Sur les 13 820 participants, 75,5% ont choisi la restauration fidèle à l’originale de 1784. Cette mobilisation citoyenne exceptionnelle démontre l’attachement profond des Bordelais à leur rues et patrimoine architectural. Pierre Hurmic, le maire écologiste, a respecté ce vote populaire.

La nouvelle porte présente néanmoins une différence notable avec celle qu’elle remplace. En effet, l’ancienne avait été repeinte en bleu après la Seconde Guerre mondiale. Les conservateurs du patrimoine ont décidé de revenir à l’aspect d’origine : le bois de chêne dans sa teinte naturelle, tel qu’il était en 1784. Ce choix esthétique confère à l’ouvrage une authenticité historique que l’ancien badigeon masquait.

3 500 heures de travail pour recréer un chef-d’œuvre

Derrière le chiffre financier se cache un travail artisanal colossal. La restauration a nécessité 3 500 heures de travail réparties sur 30 mois. Les artisans ont dû reproduire à l’identique les ornements sculptés, notamment les visages de Saint-Pierre et Saint-Paul qui ornaient la porte d’origine.

Fabrication de la nouvelle porte de l'hôtel de ville

Fabrication de la nouvelle porte de l’hôtel de ville © I.Franchet

Le Palais Rohan a été construit entre 1771 et 1784 pour l’archevêque Ferdinand-Maximilien Mériadec de Rohan. À l’époque, c’était un archevêché avant de devenir successivement palais impérial sous Napoléon Ier puis hôtel de ville en 1837. Cette porte représente donc bien plus qu’un simple accès : elle symbolise près de 250 ans d’histoire bordelaise.

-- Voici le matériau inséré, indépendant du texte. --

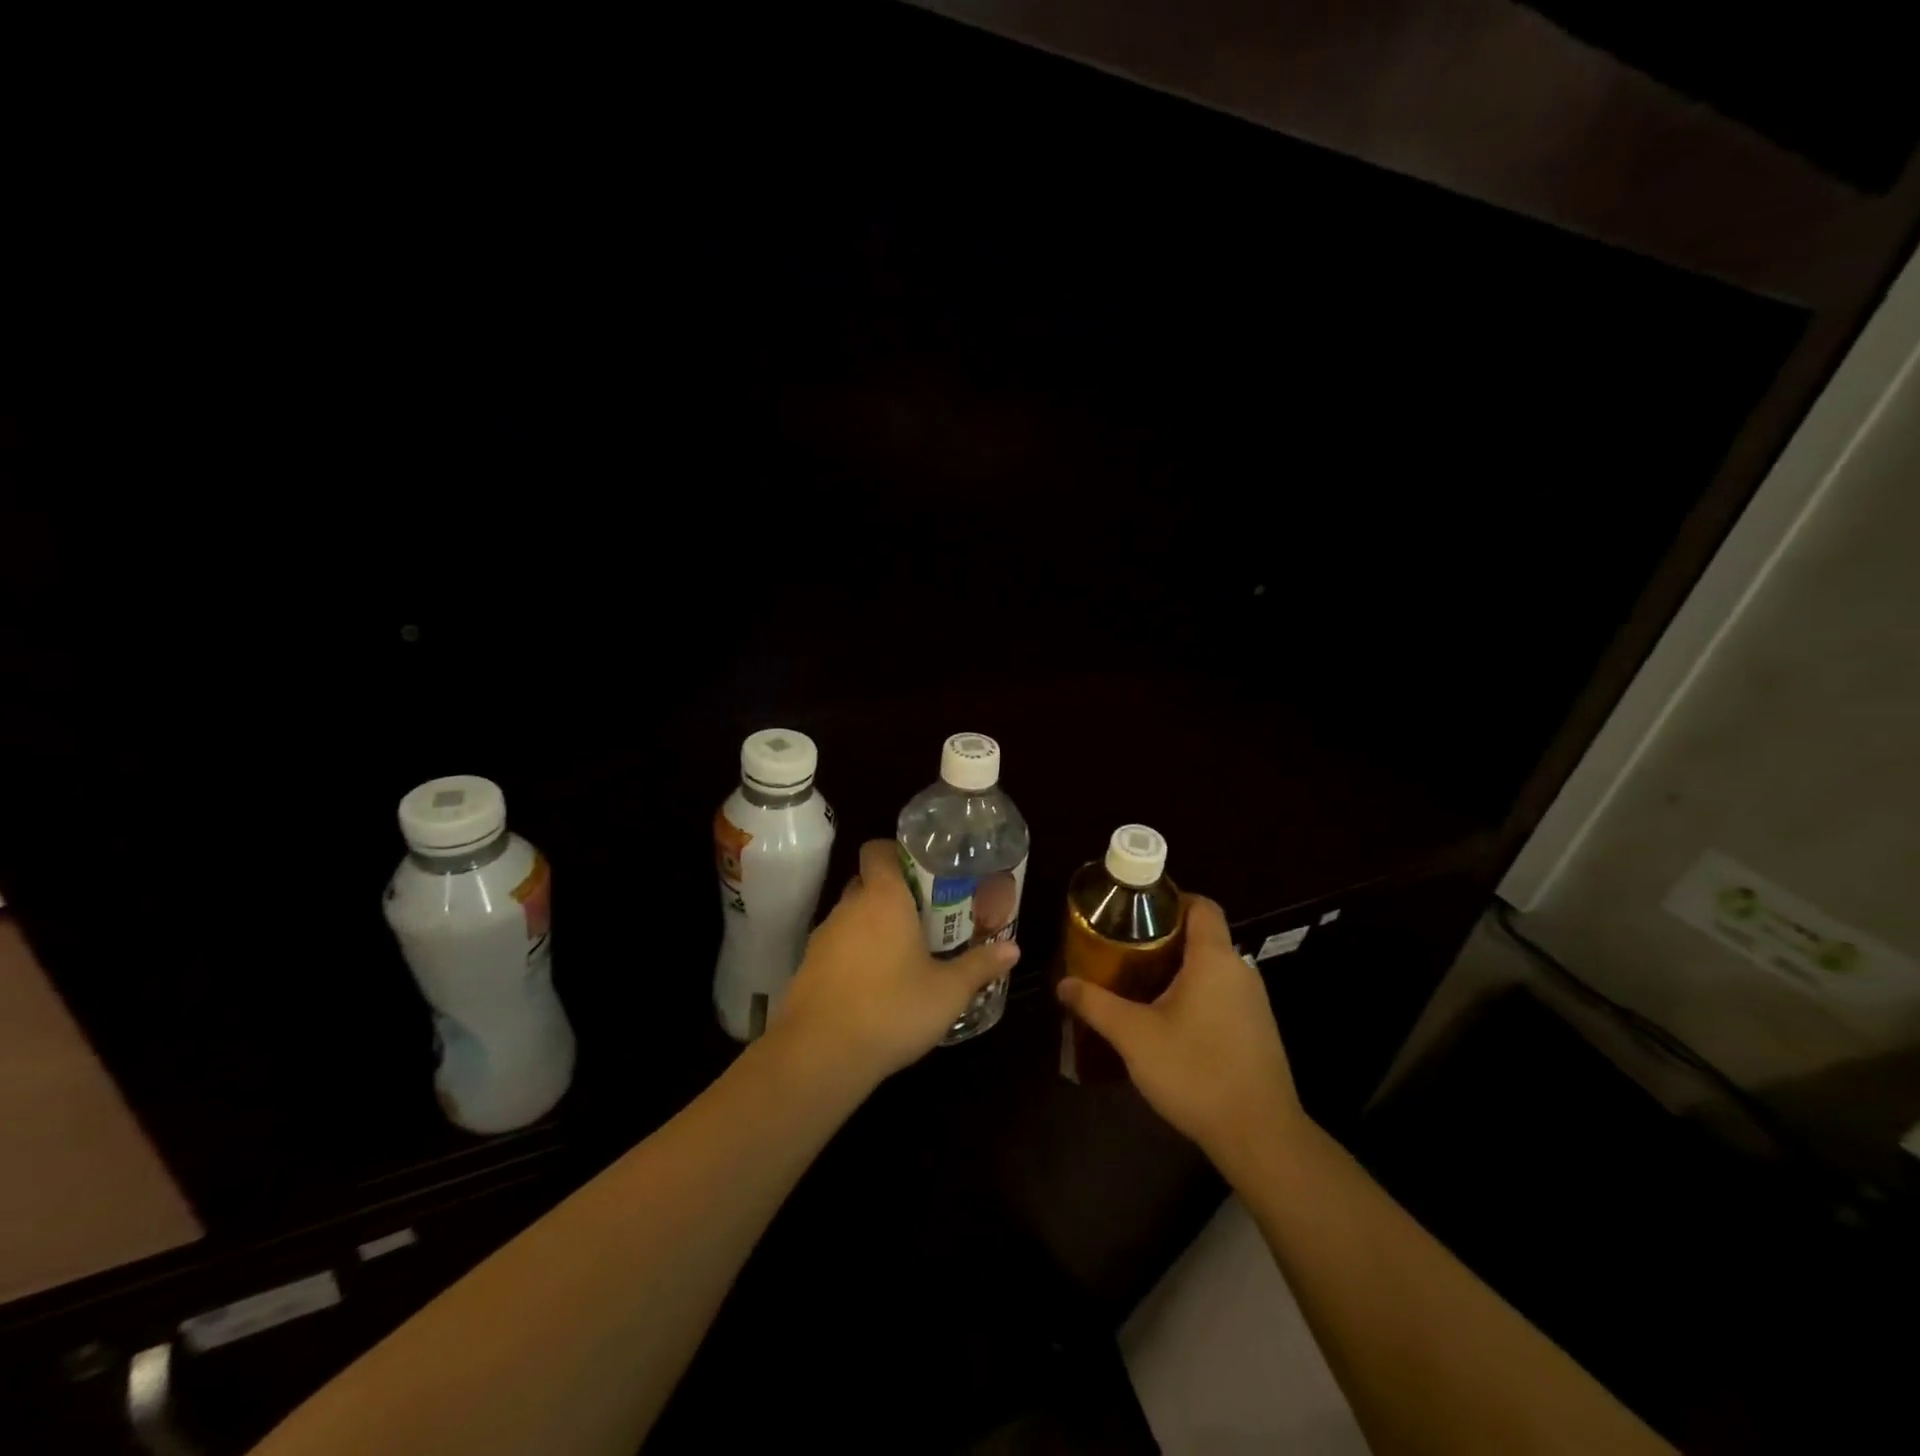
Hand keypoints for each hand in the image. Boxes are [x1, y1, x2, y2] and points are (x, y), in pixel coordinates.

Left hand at [773, 839, 1019, 1089]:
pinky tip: (875, 985)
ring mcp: (823, 937)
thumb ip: (979, 965)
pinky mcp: (808, 967)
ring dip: (873, 927)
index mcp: (883, 898)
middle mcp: (848, 907)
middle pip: (867, 883)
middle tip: (924, 916)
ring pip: (851, 916)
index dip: (897, 853)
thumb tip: (1013, 949)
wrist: (821, 1054)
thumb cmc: (892, 1009)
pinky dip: (854, 955)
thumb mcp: (948, 991)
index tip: (923, 873)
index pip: (878, 850)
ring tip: (903, 954)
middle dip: (892, 894)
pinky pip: (837, 946)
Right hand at [1057, 896, 1303, 1173]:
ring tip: (1138, 982)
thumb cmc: (1195, 1071)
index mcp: (1214, 958)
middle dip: (1164, 937)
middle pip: (1203, 935)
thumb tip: (1064, 984)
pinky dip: (1195, 994)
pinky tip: (1169, 1021)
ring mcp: (1254, 1002)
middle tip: (1124, 948)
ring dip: (1178, 969)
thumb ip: (1096, 1005)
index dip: (1170, 898)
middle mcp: (1239, 971)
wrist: (1259, 1135)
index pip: (1200, 905)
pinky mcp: (1257, 1030)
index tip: (1135, 909)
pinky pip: (1222, 994)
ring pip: (1212, 968)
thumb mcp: (1134, 1036)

Les Métiers du Bois ont utilisé du chêne massif issu de forêts françaises, labellisé “Bois de France niveau or”. Chaque battant pèse environ 900 kilos et a été assemblé selon des techniques traditionnelles du XVIIIe siècle. Les Ateliers de la Chapelle, situés dans le Maine-et-Loire, se sont chargés de sculpter les figures décoratives avec une précision millimétrique.

Six condamnations pour l’incendie criminel

La facture financière n’est pas la seule conséquence de l’incendie du 23 mars 2023. En mars 2024, le tribunal correctionnel de Bordeaux a condamné six personnes à des peines allant d’un an avec sursis à six ans de prison ferme.

Retraites : incendie à la mairie de Bordeaux

 

La condamnation la plus lourde a frappé un homme de 41 ans, déjà condamné 24 fois auparavant. Les enquêteurs l’ont identifié grâce aux images de vidéosurveillance. Il apparaît clairement en train d’alimenter le brasier avec des poubelles et une trottinette électrique. Les autres prévenus, pour la plupart sans emploi et présentant des addictions, ont qualifié leur geste d’”idiot” et “dangereux”.

L’incendie avait duré une quinzaine de minutes avant que les pompiers ne l’éteignent. Les flammes, qui montaient à plusieurs mètres de hauteur, avaient également endommagé l’encadrement de pierre. D’où la nécessité d’inclure ces travaux de maçonnerie dans la restauration globale.

La nouvelle porte du Palais Rohan incarne désormais un symbole double : celui de la préservation du patrimoine mais aussi celui de la résilience d’une ville face au vandalisme. Un patrimoine que les Bordelais ont choisi de conserver intact pour les générations futures.